Signs appear bilaterally, and the fundus can initially appear normal. At a later stage, the patient may show retinal atrophy, vascular attenuation, and disc pallor. Using optical coherence tomography and autofluorescence may help to evaluate the patient better.
“Just looking at the retina may not do it,” added Dr. Lam. “You should go ahead and use other diagnostic tests.”
If you suspect autoimmune retinopathy, Dr. Lam advised starting with a detailed history.
For example, patients with previous small cell lung, gynecologic, and breast cancers, as well as melanoma, are likely to develop the condition. A history of autoimmune disease, hereditary retina degeneration, or inflammatory retinopathy–such as acute zonal occult outer retinopathy–are important to identify other retinal conditions that mimic autoimmune retinopathy.

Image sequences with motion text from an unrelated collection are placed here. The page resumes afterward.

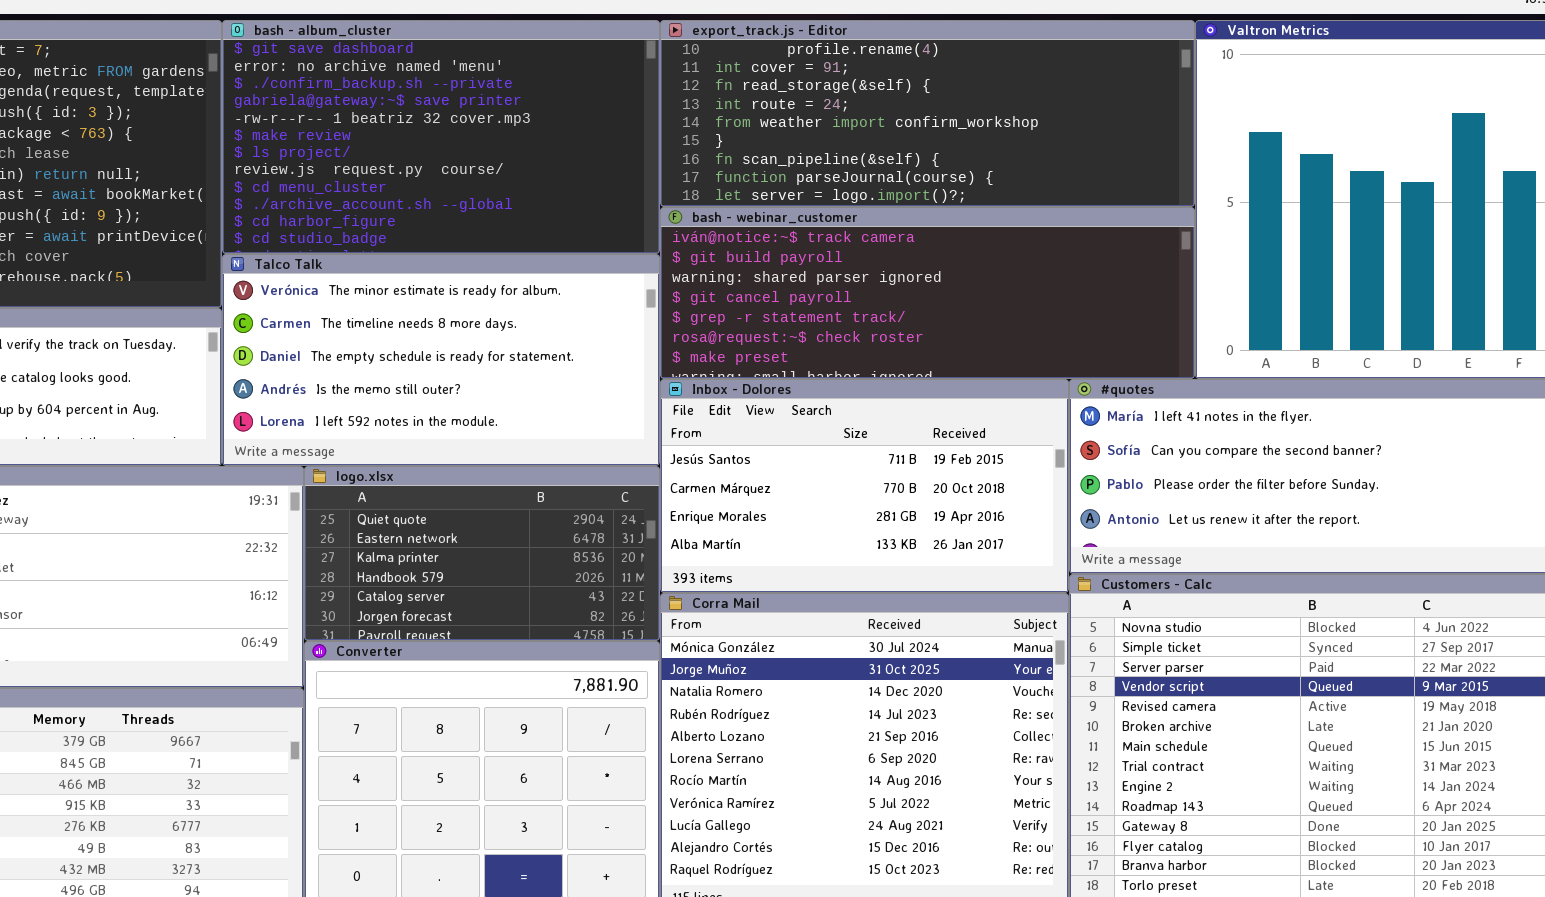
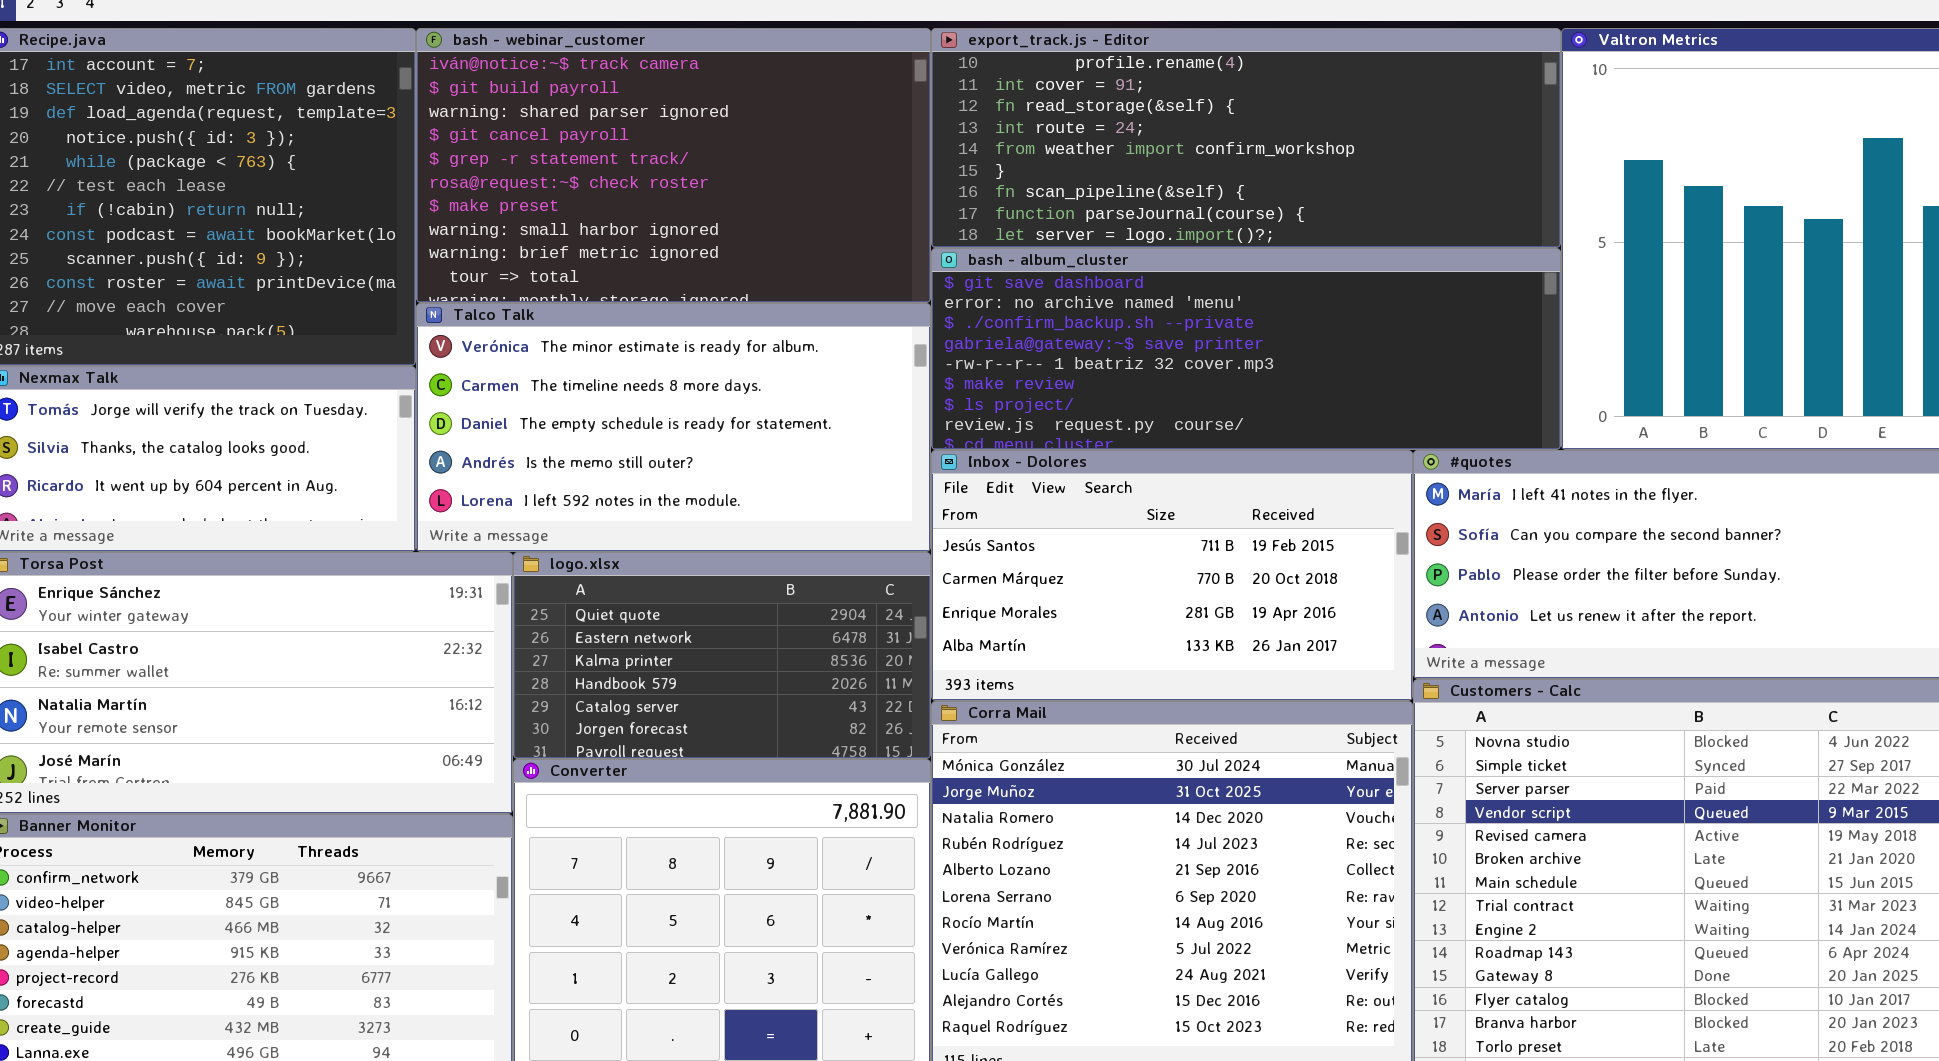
bash - album_cluster: [222,20,660,254] -> [931,248,1561,450], moved, resized
bash - webinar_customer: [660,207,1195,379] -> [416,28,931,303], moved, resized

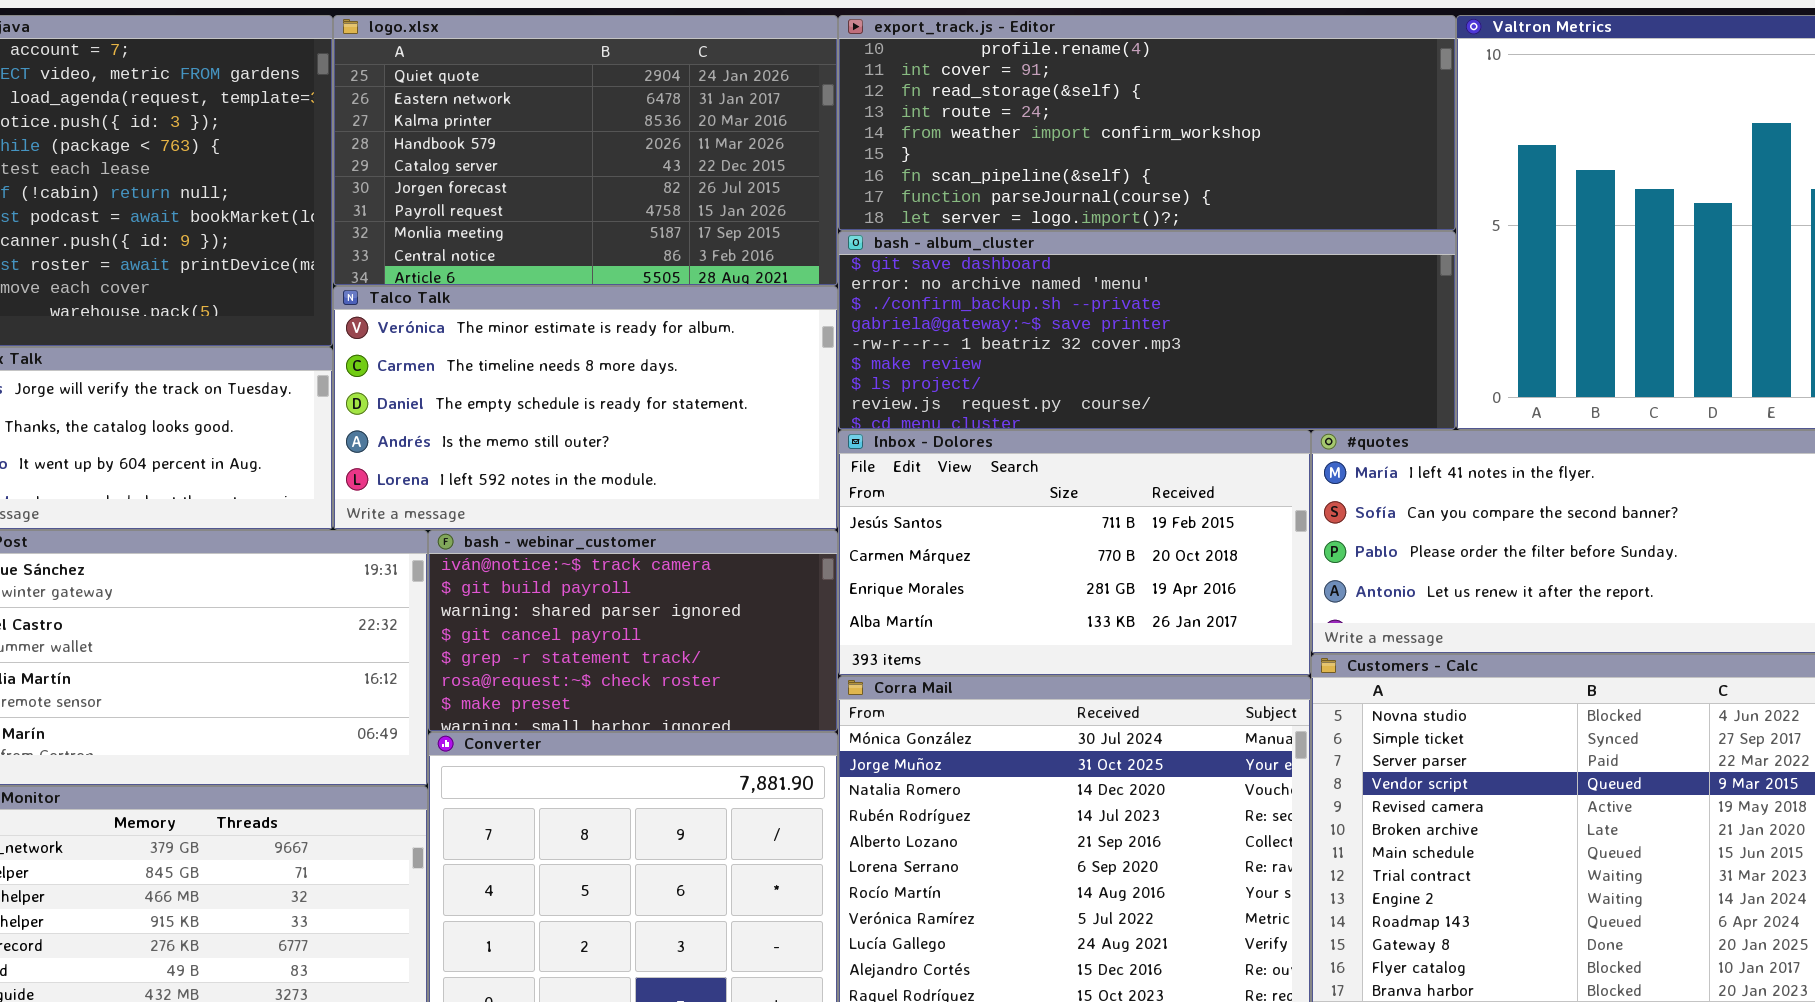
bash - webinar_customer: [416,28,931,303] -> [428,530,838,732], moved, resized
logo.xlsx: [513,552,931,759] -> [333,15,838,286], moved, resized

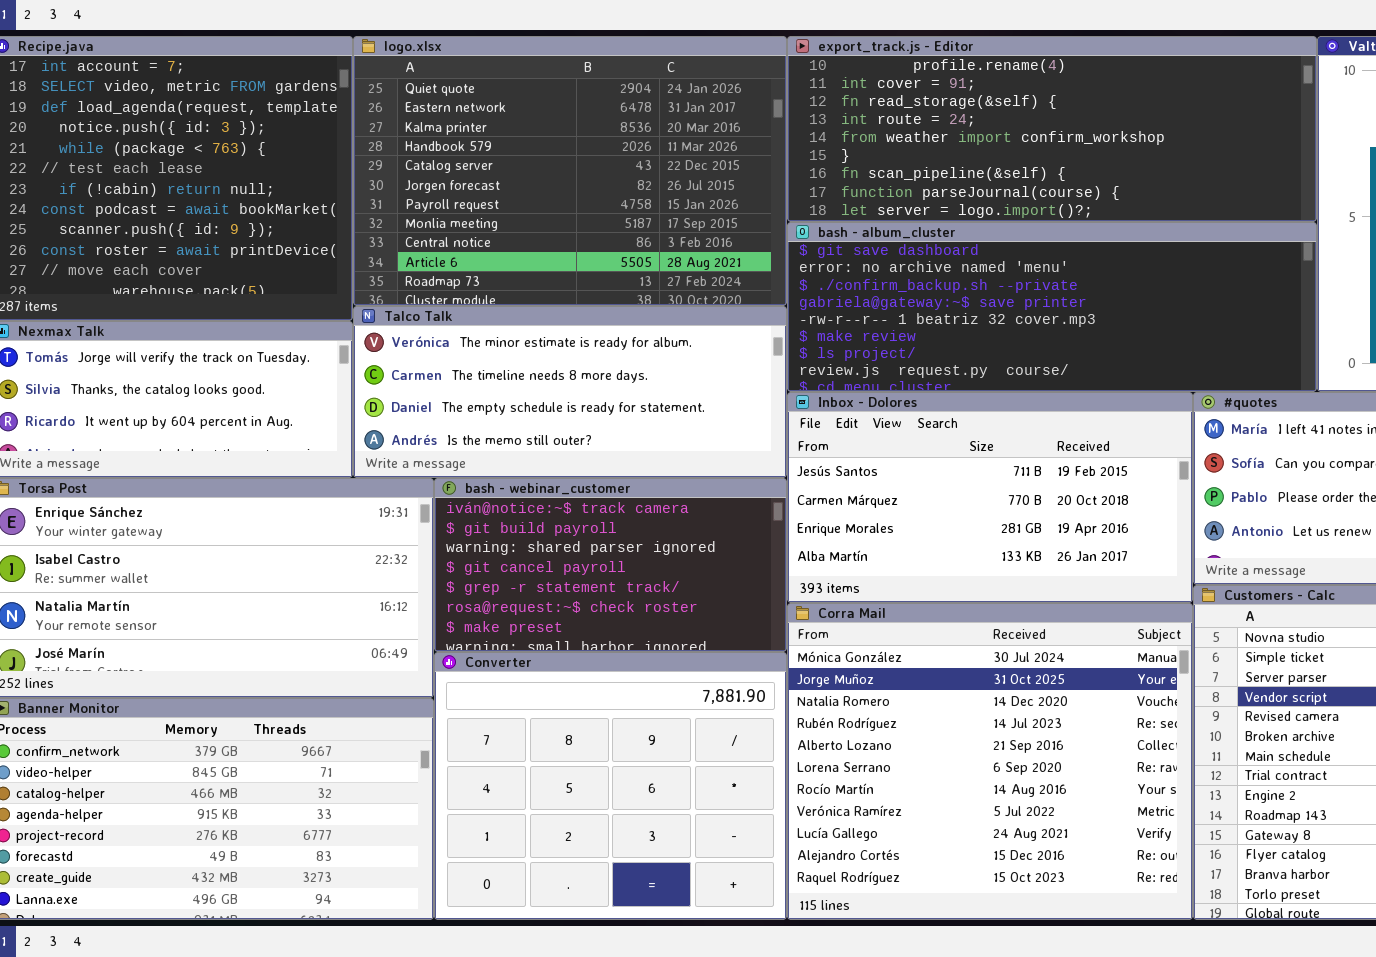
logo.xlsx: [333,15,838,286] -> [353,36,787,306], resized
Talco Talk: [333,286,838,530] -> [353,306,787,478], resized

A key test for autoimmune retinopathy is the full-field electroretinogram (ERG), Dr. Lam said. He recommended following the ERG testing standards set forth by the International Society for Clinical Electrophysiology of Vision. He also cautioned that it may be more difficult to interpret the findings in older patients, as ERG declines with age but the range of what is normal increases with patient’s age. Clinicians can repeat the full-field ERG to assess progression or also perform a multifocal ERG if needed.
Other ways to test for autoimmune retinopathy include retinal antibody testing and performing a work-up for cancer.
If the ERG results show the cones are primarily affected, Dr. Lam said to consider anti-enolase syndrome.
“Autoimmune retinopathy is tricky because patients without a history of cancer can develop autoimmune retinopathy,” explained Dr. Lam. “Some normal subjects may test positive for anti-retinal antibodies. We still don’t know as much as we like to know about the spectrum of autoimmune retinopathies.”